Redditor sifsand posted in r/horror that "Junji Ito is a [J]apanese manga artist best known for his horror work such as Uzumaki or Gyo. The best way I can describe him is he's the David Cronenberg of manga." Dozens of comments agreed with them. User JasmineErdmann replied, "There's an originality to his work and he's a master of not explaining things, no matter how grotesque what he shows is it always feels like it's just the edges of something even worse."

Ito has earned such comparisons to Cronenberg and cult writer Thomas Ligotti. Comics of his like "Uzumaki" traffic in feverish, hallucinatory body horror imagery while retaining an absurd kind of black comedy. His most iconic creation may be Tomie, the beautiful young girl who inadvertently drives men – and women – to murderous obsession over her. Yet Tomie can't actually die – no matter how often she's seemingly killed and dismembered. 

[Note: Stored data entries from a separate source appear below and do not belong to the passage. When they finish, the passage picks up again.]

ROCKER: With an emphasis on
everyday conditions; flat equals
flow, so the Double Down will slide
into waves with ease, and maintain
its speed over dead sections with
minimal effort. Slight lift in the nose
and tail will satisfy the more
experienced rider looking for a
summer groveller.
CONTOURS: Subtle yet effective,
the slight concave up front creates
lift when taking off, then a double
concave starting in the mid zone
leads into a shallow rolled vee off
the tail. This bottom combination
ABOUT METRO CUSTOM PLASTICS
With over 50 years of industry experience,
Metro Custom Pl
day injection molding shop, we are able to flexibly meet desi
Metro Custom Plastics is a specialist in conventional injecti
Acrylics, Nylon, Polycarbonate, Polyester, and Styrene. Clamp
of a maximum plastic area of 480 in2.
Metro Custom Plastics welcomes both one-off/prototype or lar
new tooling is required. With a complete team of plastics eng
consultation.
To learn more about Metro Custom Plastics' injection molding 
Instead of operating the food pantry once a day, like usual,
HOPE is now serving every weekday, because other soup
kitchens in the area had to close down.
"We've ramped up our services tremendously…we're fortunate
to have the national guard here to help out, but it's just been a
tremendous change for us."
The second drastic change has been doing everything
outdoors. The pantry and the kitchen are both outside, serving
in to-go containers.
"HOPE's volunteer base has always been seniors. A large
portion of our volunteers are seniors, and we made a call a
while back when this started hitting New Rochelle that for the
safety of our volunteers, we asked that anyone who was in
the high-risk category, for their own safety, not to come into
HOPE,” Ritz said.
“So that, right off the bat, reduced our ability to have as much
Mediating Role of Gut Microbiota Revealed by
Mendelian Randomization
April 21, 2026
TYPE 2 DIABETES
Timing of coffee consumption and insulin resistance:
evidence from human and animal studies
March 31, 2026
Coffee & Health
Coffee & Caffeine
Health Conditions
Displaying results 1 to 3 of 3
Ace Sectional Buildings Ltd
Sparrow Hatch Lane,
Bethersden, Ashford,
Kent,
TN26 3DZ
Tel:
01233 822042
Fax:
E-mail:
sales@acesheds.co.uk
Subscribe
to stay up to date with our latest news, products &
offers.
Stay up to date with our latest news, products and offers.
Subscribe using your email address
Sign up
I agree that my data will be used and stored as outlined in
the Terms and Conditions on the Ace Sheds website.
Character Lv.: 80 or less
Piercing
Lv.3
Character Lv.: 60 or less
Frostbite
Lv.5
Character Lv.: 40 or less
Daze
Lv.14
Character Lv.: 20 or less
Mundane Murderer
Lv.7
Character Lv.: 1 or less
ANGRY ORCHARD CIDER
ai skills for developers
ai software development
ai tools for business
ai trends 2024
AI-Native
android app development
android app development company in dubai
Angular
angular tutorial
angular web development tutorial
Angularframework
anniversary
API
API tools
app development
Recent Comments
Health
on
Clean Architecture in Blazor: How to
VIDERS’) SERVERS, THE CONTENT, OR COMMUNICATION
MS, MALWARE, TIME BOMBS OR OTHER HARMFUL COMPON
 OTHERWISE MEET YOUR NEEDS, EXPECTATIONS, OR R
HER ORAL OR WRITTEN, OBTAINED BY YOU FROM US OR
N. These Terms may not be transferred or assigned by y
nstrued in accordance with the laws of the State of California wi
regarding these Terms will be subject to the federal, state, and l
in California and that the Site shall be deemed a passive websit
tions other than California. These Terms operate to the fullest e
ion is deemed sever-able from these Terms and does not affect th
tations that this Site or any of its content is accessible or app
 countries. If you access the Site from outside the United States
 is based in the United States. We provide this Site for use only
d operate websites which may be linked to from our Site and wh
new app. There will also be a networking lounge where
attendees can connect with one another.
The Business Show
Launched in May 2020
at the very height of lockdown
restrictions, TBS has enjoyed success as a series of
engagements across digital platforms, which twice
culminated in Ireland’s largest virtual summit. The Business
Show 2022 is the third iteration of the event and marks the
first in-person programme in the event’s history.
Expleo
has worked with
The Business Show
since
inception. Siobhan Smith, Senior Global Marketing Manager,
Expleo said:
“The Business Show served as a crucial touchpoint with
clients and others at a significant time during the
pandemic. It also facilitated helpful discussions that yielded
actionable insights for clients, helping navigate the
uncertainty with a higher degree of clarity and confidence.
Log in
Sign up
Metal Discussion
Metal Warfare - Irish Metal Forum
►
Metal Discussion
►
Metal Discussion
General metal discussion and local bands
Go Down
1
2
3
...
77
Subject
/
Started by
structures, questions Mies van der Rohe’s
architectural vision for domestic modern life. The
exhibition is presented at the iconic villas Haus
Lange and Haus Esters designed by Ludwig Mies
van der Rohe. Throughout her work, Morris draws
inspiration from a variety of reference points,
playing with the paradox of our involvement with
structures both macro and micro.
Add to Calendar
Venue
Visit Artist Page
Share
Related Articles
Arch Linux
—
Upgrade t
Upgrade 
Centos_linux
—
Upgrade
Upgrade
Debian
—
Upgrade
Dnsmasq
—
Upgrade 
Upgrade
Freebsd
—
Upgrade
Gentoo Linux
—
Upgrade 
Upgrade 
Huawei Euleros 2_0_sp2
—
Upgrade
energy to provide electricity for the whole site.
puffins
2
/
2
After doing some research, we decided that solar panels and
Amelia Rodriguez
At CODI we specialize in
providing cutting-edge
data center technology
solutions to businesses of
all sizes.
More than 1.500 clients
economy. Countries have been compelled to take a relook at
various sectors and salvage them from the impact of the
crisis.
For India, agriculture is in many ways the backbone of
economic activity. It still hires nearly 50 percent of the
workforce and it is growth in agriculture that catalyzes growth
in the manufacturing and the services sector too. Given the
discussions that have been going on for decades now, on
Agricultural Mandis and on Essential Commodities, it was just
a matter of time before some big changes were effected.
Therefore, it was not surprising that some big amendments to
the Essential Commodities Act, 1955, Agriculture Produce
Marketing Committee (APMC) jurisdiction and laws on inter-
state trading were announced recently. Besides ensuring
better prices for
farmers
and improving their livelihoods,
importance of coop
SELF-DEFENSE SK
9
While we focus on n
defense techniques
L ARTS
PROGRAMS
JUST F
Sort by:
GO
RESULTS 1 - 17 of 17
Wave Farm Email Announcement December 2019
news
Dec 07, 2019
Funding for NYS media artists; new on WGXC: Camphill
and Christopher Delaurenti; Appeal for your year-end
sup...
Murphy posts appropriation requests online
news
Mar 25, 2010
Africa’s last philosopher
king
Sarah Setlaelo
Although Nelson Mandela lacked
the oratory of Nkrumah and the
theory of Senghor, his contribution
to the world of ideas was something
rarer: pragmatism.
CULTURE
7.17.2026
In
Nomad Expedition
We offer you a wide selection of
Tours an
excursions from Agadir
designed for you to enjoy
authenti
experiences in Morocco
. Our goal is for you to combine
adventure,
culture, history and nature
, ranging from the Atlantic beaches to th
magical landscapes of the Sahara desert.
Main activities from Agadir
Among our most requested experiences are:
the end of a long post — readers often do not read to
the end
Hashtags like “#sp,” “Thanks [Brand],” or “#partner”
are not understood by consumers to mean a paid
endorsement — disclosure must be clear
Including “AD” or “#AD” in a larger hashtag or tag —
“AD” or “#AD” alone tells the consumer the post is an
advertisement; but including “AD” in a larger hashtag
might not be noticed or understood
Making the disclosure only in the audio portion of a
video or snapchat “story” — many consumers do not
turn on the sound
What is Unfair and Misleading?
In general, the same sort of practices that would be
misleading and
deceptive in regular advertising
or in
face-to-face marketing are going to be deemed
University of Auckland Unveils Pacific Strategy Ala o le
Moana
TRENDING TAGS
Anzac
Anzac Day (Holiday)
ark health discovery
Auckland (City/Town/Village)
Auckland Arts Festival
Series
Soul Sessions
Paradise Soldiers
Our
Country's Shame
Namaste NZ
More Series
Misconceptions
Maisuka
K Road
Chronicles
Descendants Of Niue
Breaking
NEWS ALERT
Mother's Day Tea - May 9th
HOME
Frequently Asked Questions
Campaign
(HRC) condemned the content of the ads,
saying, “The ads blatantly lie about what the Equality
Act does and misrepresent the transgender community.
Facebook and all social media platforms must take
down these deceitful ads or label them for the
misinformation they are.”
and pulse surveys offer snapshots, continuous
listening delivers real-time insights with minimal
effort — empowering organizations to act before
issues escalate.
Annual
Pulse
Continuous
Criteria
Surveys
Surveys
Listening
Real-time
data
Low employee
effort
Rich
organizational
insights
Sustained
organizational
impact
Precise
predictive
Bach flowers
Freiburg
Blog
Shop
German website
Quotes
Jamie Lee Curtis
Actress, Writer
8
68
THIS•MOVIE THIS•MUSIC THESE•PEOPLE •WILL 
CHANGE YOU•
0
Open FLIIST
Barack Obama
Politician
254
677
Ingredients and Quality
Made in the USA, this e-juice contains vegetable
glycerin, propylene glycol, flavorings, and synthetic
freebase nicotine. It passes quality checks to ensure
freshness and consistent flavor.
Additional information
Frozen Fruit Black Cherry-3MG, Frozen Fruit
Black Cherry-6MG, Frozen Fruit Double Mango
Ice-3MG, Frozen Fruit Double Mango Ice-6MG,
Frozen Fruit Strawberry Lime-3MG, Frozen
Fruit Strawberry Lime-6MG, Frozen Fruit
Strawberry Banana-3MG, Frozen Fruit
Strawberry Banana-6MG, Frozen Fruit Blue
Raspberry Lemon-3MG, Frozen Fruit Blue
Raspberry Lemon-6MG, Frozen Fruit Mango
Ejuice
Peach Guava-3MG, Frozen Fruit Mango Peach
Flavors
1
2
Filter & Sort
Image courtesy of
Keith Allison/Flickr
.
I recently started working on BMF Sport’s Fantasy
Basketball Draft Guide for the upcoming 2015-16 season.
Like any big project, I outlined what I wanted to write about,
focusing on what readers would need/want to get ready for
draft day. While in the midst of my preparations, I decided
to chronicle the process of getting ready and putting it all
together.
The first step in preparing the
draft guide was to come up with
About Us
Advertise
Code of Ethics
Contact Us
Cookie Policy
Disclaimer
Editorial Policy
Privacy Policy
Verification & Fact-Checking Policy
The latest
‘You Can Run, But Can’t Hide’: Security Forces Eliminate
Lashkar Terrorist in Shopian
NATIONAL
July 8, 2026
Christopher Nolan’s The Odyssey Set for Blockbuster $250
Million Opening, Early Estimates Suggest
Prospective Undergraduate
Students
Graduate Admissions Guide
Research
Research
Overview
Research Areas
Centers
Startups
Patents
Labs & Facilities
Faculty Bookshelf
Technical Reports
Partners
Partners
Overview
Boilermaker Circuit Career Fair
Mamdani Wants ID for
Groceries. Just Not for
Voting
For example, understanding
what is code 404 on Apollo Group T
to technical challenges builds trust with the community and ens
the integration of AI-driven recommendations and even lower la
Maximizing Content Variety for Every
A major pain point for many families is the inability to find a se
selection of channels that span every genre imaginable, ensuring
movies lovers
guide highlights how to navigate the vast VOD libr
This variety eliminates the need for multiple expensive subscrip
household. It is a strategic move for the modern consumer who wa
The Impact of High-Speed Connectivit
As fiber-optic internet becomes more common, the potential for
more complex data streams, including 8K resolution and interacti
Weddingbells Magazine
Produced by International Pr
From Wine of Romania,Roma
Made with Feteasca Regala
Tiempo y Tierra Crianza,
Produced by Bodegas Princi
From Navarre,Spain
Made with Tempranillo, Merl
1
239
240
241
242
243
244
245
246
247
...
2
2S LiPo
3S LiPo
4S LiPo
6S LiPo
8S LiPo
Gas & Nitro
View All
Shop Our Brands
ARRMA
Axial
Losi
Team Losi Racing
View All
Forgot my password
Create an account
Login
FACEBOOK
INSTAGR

The artist has had plenty of success in Japan, with film adaptations of "Tomie" and "Uzumaki" both seeing releases and sequels. However, with a delayed four-episode anime adaptation of "Uzumaki" now set to premiere in America this year (via Adult Swim), Ito may finally be getting the notoriety here that he deserves. Hopefully, he won't meet the same fate as Cronenberg and face demands for his work to be shelved, but we'll find out what happens when "Uzumaki" arrives later in 2021.